L'opus aux couleurs de la rage débute avec "The Art Of No Knowing" empreint d'une colère palpable tant dans les breaks que dans l'essence vocale de Vicars. Le scream écorché fait un peu songer à du Bring Me The Horizon époque There Is A Hell. Les riffs affûtés de "Snow And Skies" guident un screamo régulier que l'on apprécierait mieux s'il était teinté d'un peu plus de nuances. Le refrain aux clartés mélodiques est en exergue avec les instruments qui ne se laissent pas infuser par la douceur, mais toujours par un rythme intenable! En découvrant l'excellent "That By Discord, That Things Increase", on a affaire à une chanson qui secoue vraiment. La transition entre les cris et le chant clair est quasi-parfaite et forme les parties égales d'un tableau à l'équilibre savamment dosé, exquis dans les retranchements de sa colère les plus prononcés. Il y a de l'infini dans cette pépite, et comme c'est suggéré dans le titre, c'est des désagréments que l'espoir peut naître à nouveau. Sur "Still Waters Run Deep", le chant s'enracine de plus en plus dans la palette émotionnelle du désordre, désordre vocal qui cherche à atteindre le plafond de ses teintes, avec des paroles comme frappées et crachées par les instruments.

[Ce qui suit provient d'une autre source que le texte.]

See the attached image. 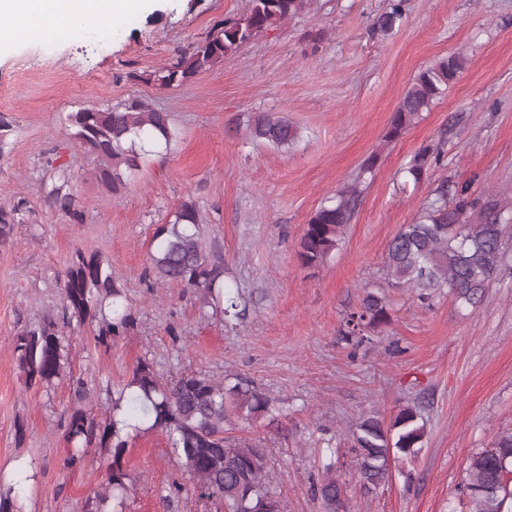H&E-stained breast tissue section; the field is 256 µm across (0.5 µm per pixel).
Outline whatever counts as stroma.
<instances>
[{
  "mask_svg": "<svg viewBox=\"0 0 512 512\" xmlns=\"http://www.w3.org/2000/svg\"><path fill=\"white\" fill-rule=\"evenodd\" d=\"M389 3L306 0L298 16L170 88L149 75L239 16L248 0H164L116 40L77 34L0 52V117L9 124L0 137V206L21 208L0 248V484L16 461L31 465L37 478L21 494L23 512H84L109 455L94 448L65 467L72 382L93 387V413L103 420L109 389L141 360L168 379L186 370L240 375L281 400L277 423L240 421L231 435L265 448L269 488L285 512H323L311 486L331 458L348 512H469L471 456L512 431V229L506 263L475 307L439 293L424 303L391 288L389 324L355 347L341 329L364 289L383 282L389 241L441 182L469 184L476 195L502 189L512 199V0H406L400 27L382 35L372 25ZM451 55L465 60L456 81L386 141L415 76ZM134 97L166 112L178 139L166 158L114 189L92 155L71 147L64 117ZM256 112L288 120L299 142L287 150L252 142L246 127ZM439 143L441 163L420 184L406 183L414 155ZM51 158L68 168L80 218L46 200ZM370 159L372 174L361 176ZM357 178L355 216L336 250L320 267H303L297 251L309 218ZM185 199L195 202L206 240L224 247L226 281L243 298L240 318L224 321L204 312L198 291L145 276L153 235ZM79 251L111 262L134 326L105 348L95 342L96 324L63 325V379L26 388L15 337L43 316L62 318L60 278ZM404 405L426 424L423 446L365 494L349 429L364 412L387 421ZM125 466L137 481L126 512H202L193 493L163 499L176 472L165 432L129 438Z\"/></svg>",
  "mask_w": 512,
  "mask_h": 512,
  "instance_id": "obj_1",
  "label": "stroma"
}]
</instances>
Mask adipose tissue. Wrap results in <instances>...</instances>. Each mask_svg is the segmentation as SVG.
Instances as JSON below:
<instances>
[{"mask_svg":"<svg viewBox=\"0 0 512 512\" xmlns=\"http://www.w3.org/2000/svg\"><path fill=\"white\" fill-rule=\"evenodd\" d=\"M156 0H0V47L54 43L73 30L117 37Z\"/></svg>","mask_w":512,"mask_h":512,"instance_id":"adipose-tissue-1","label":"adipose tissue"}]
</instances>
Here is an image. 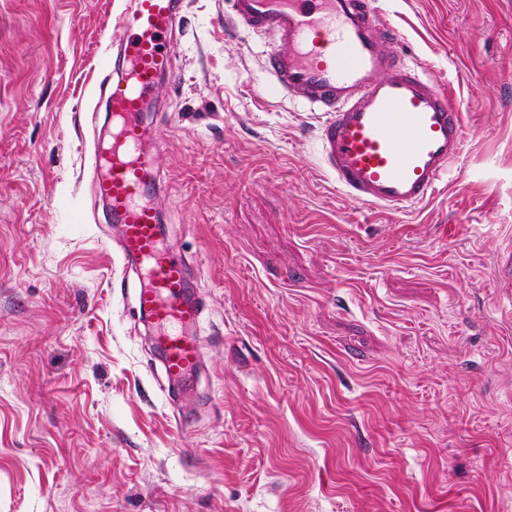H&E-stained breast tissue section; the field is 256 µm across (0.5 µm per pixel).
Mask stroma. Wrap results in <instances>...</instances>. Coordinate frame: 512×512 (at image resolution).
Listing matches in <instances>:
<instances>
[{"label": "stroma", "instance_id": "1", "mask_svg": "<svg viewBox=\"0 0 512 512\" xmlns=\"http://www.w3.org/2000/svg\"><path fill=\"white\" fill-rule=\"evenodd\" d=\"M466 142L346 198L267 48L183 0L145 122L203 366L173 389L93 187L125 0H0V512H512V0H372Z\"/></svg>", "mask_w": 512, "mask_h": 512}]
</instances>
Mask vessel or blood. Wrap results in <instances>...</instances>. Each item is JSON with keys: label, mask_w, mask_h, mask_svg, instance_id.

A l'échelle du post-hardcore tout de même (et nécessairement pas des plus violents qui puisse exister), mais il faut saisir certaines subtilités que le groupe nous permet de saisir.

 

"Sciamachy Scenes" se dépareille un peu du reste de l'album grâce à un rythme plus lent et lancinant qui installe son scream sur des notes prolongées. Les anglais abandonnent la saccade pour un temps sans que le morceau ne constitue pour autant une respiration en raison de la pesanteur palpable tout du long avec un scream plus intense. "Soul Sick" ainsi que "Hills And Boulders" sont des pistes similaires où les breakdowns tenaces se feront légion pour les lives mais où le chant est répétitif et s'effrène. La structure musicale de "Salt Flat Sailing" rappellent un peu Architects pour leur schéma digressif, sans égaler les maîtres pour autant. Un peu de changement est à remarquer sur "Hailing Distance" qui débute par le chant clair. Cette variation en apparence anodine laisse le temps au morceau de se préparer pour surprendre l'auditeur par une énergie progressive, libératrice, et même lumineuse ici. La voix claire tourne en boucle comme une obsession, et les riffs sont moins tertreux qu'à l'accoutumée. Enfin, "Charcoal Days" se déroule en une ballade plutôt hypnotique, il n'y a point de cris ici, et on apprécie le souffle apporté par ce dernier track pour apprêter le tumulte. Ceci dit le flux des instruments monte en pression pour illustrer une ténébreuse chaleur. De cette piste qui affiche 13 minutes au compteur, la chanson n'en possède en réalité que 3, mais bonus pour les curieux, si vous avez la patience d'attendre la onzième minute, vous pourrez découvrir un chant apparent au spoken word accompagné par les instruments clôturés par une phrase que l"on entend encore "we are islands, after all."

 

We Are Islands, After All permet sans conteste à Wars de faire ses preuves sur la scène post-hardcore anglaise. Malgré quelques faiblesses insérées ici et là dans un ensemble un peu trop homogène, la rage et la conviction du groupe l'emportent sur ses pâleurs et nous n'émettons nul doute quand au succès contagieux du tempo de leur production en live.